== ABOUT THIS TASK ==
What lines of the data include the string "content"? Copy them all.

-------- DATA PROVIDED --------

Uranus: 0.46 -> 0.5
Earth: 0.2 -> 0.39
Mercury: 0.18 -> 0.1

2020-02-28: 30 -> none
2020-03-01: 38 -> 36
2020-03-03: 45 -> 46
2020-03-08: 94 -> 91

--------
-------- DATA PROVIDED --------

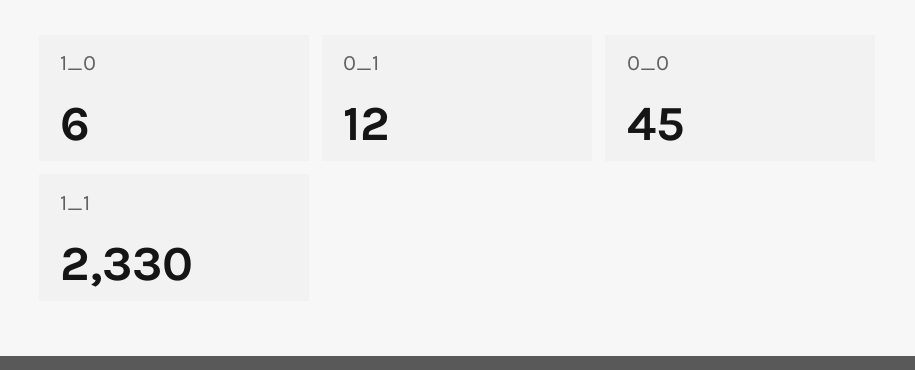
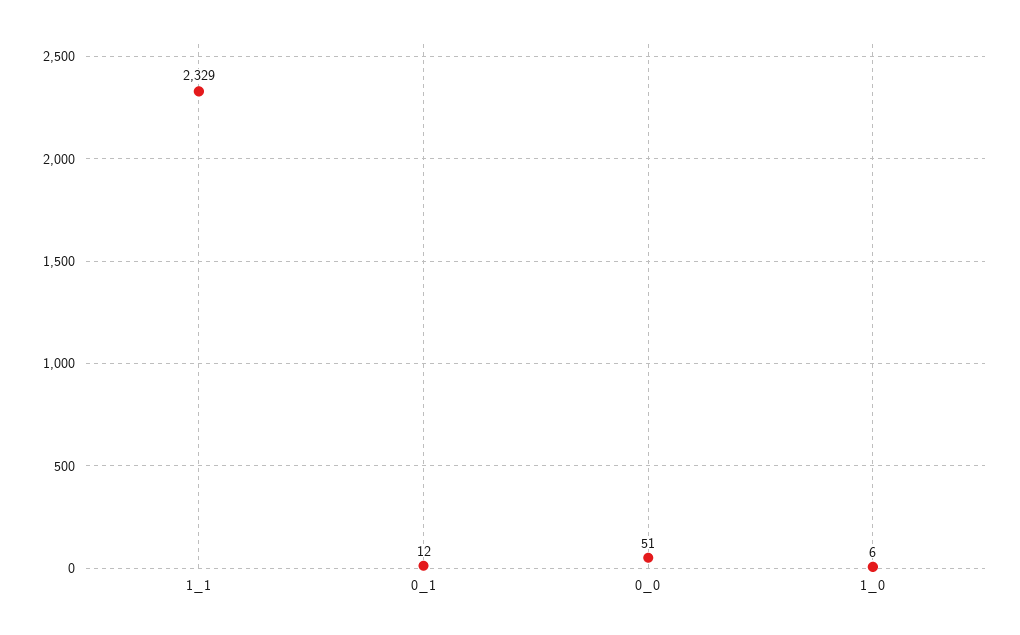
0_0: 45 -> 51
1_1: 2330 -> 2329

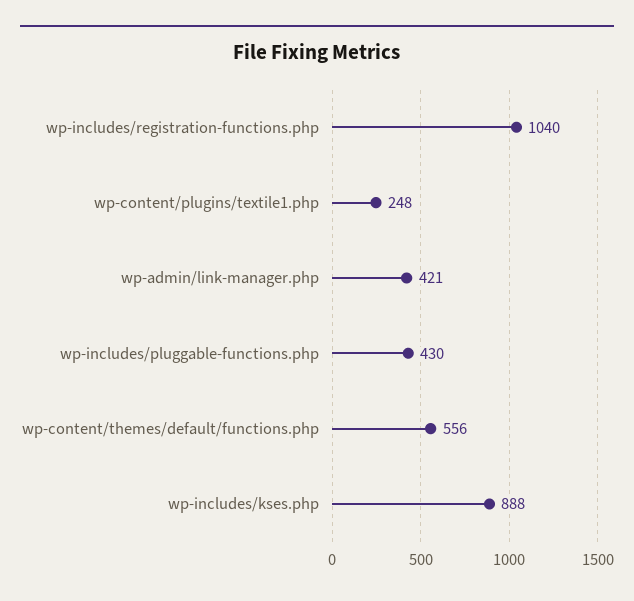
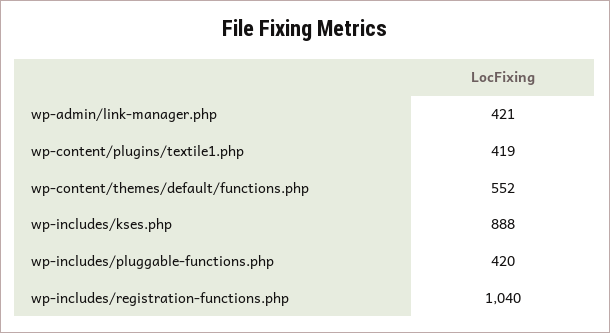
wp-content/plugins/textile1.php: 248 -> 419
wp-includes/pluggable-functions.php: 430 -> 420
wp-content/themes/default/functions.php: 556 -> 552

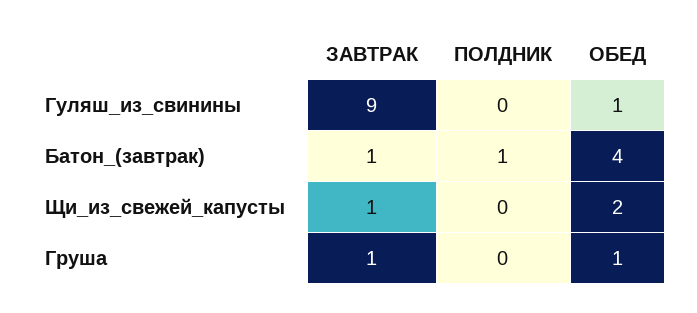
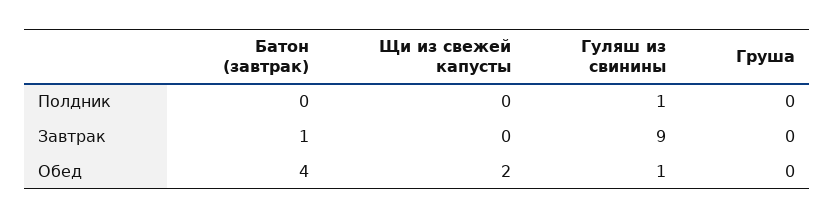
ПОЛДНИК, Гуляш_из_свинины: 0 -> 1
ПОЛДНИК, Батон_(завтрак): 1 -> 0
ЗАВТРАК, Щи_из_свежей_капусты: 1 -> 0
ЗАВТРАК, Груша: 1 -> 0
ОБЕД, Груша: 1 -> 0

--------

== SOLUTION FOR THIS PROBLEM ==
wp-content/plugins/textile1.php: 248 -> 419
wp-content/themes/default/functions.php: 556 -> 552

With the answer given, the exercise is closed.